Metric Learning from Limited Pairwise Preference Comparisons
Zhi Wang, Geelon So, Ramya Korlakai Vinayak
TL;DR
This work investigates learning a shared Mahalanobis distance from limited pairwise preference data under the ideal point model. It proves an impossibility result for generic high-dimensional data with $m=o(d)$ per user, then presents a divide-and-conquer framework that leverages low-rank subspace structure (subspace-clusterable data) to recover the metric by first learning subspace metrics and then stitching them together, with exact and approximate recovery guarantees. The approach is validated empirically on synthetic data, showing robust metric recovery under binary/noisy responses and varying numbers of subspaces, users, and comparisons. The results highlight a practical pathway for aligning high-dimensional foundation-model representations with human preferences by exploiting low-dimensional structure to reduce query costs.
Abstract
We study metric learning from preference comparisons under the ideal point model, in which a user prefers an item over another if it is closer to their latent ideal item.

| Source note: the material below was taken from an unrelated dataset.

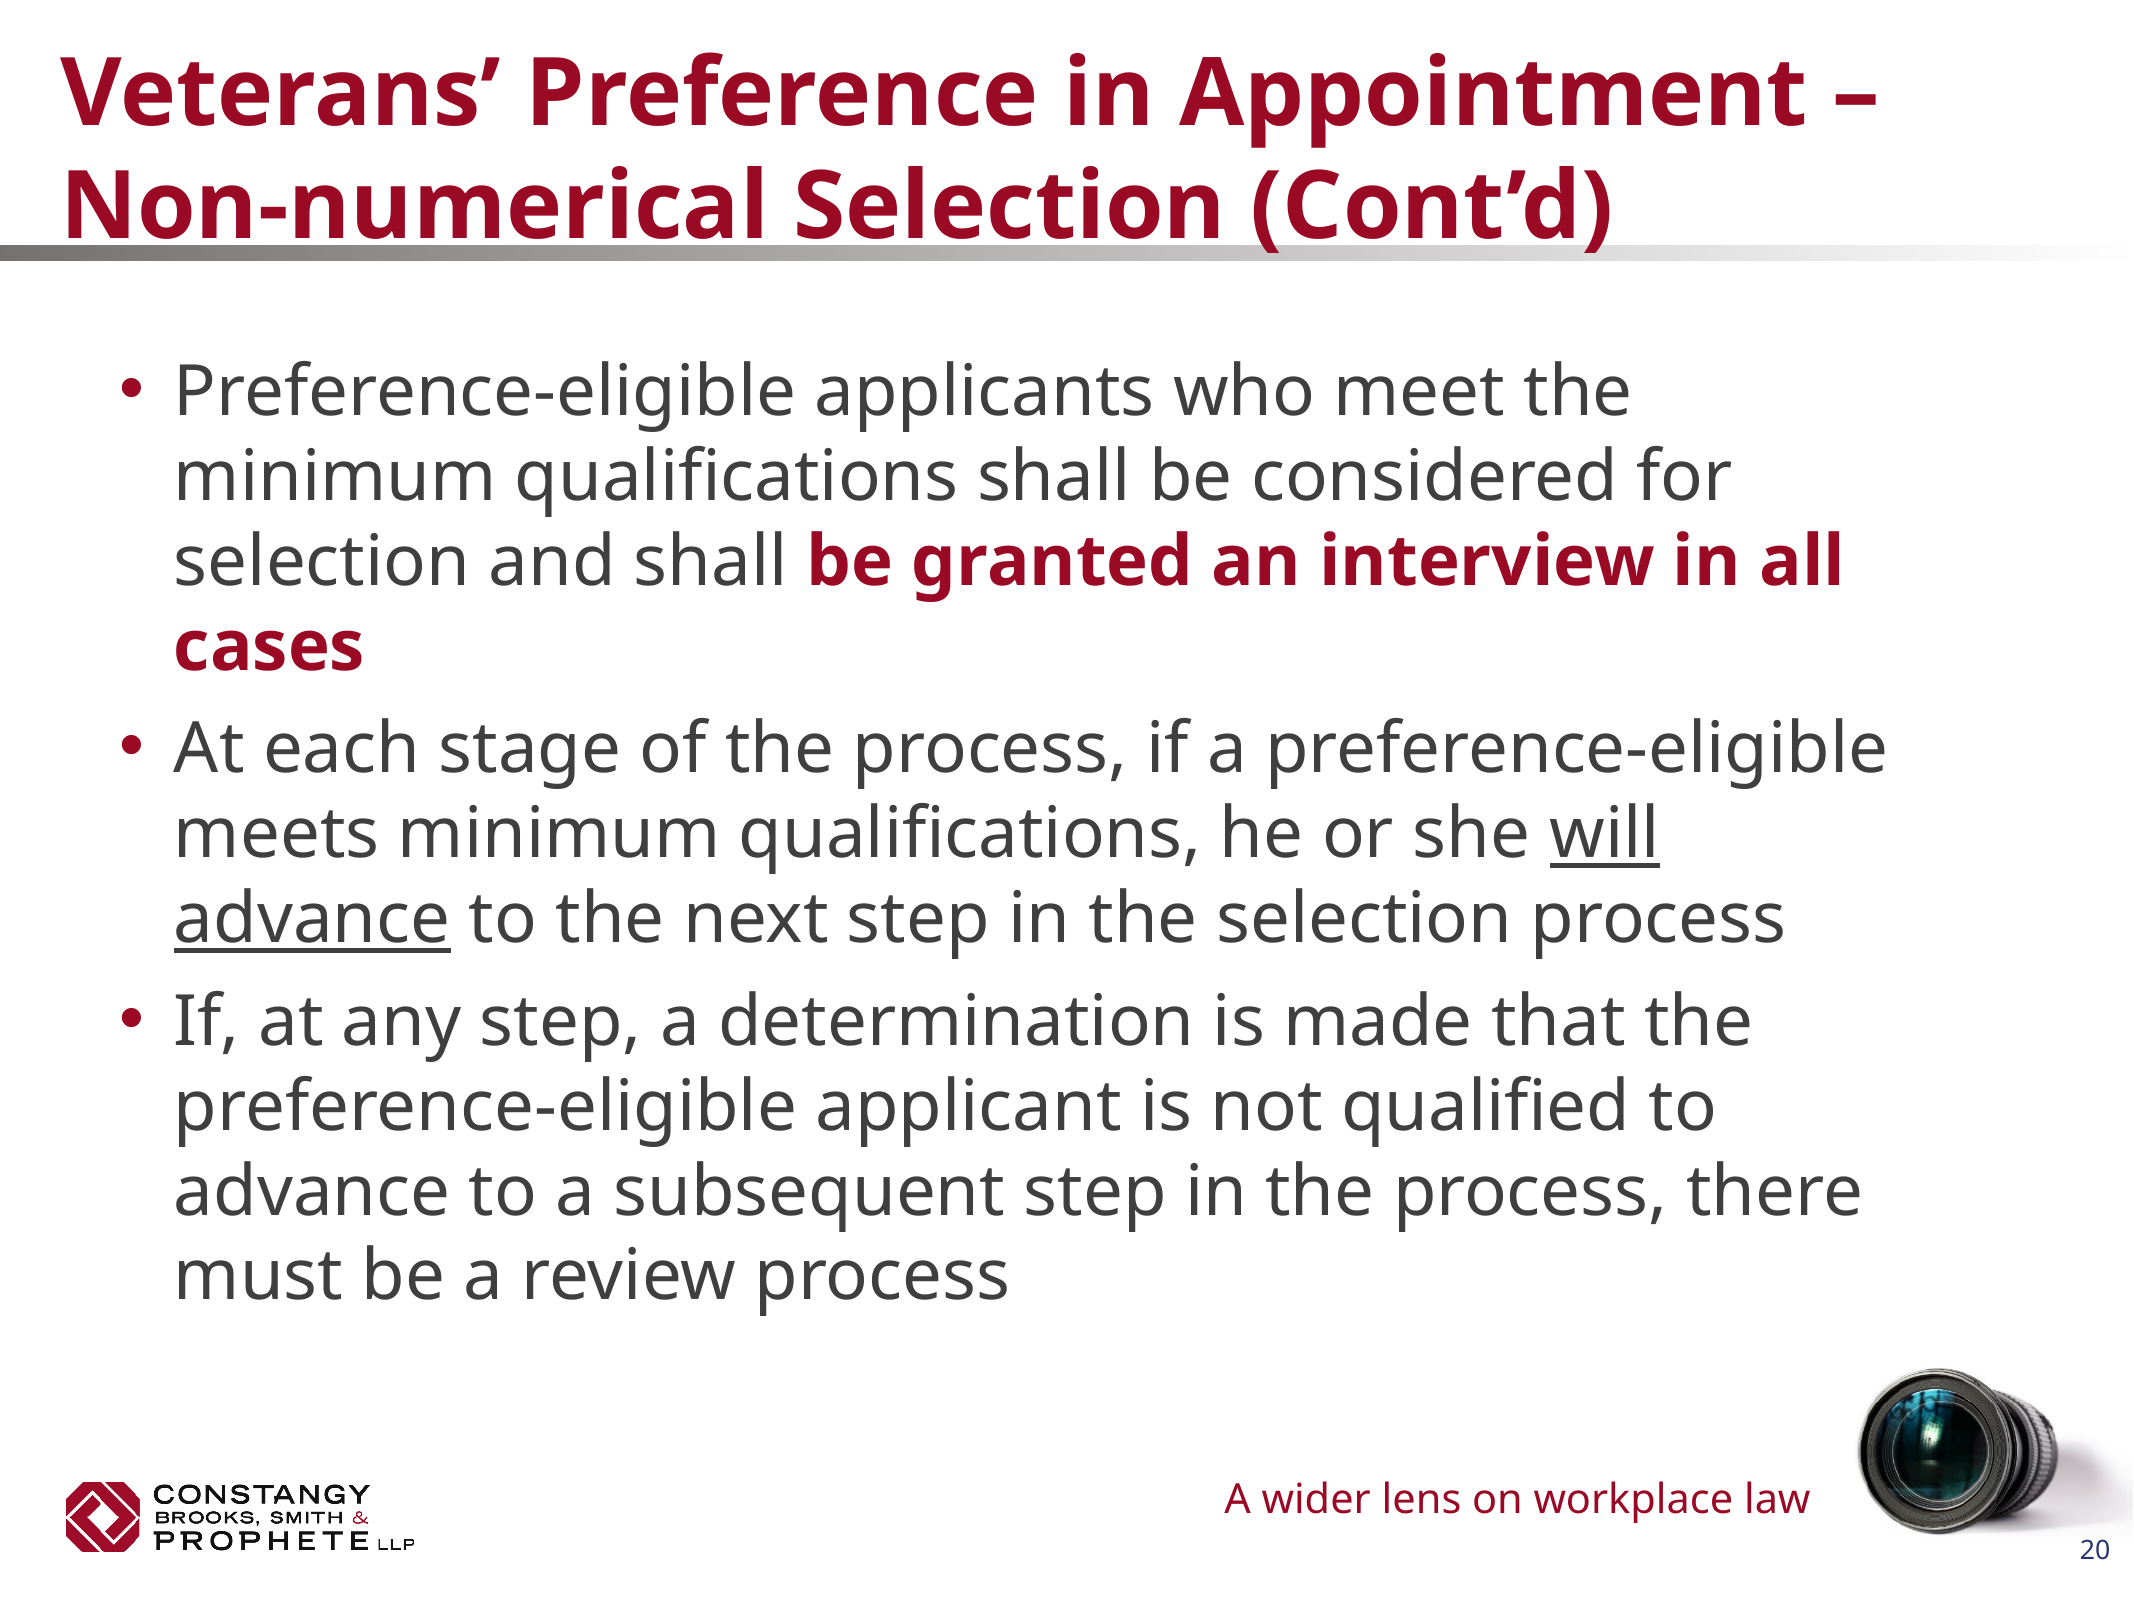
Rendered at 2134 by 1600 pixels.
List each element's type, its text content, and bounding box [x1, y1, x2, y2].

These items are embedded into $\mathbb{R}^d$ equipped with an unknown Mahalanobis distance shared across users. While recent work shows that it is possible to simultaneously recover the metric and ideal items given $\mathcal{O}(d)$ pairwise comparisons per user, in practice we often have a limited budget of $o(d)$ comparisons. We study whether the metric can still be recovered, even though it is known that learning individual ideal items is now no longer possible. We show that in general, $o(d)$ comparisons reveal no information about the metric, even with infinitely many users. However, when comparisons are made over items that exhibit low-dimensional structure, each user can contribute to learning the metric restricted to a low-dimensional subspace so that the metric can be jointly identified. We present a divide-and-conquer approach that achieves this, and provide theoretical recovery guarantees and empirical validation.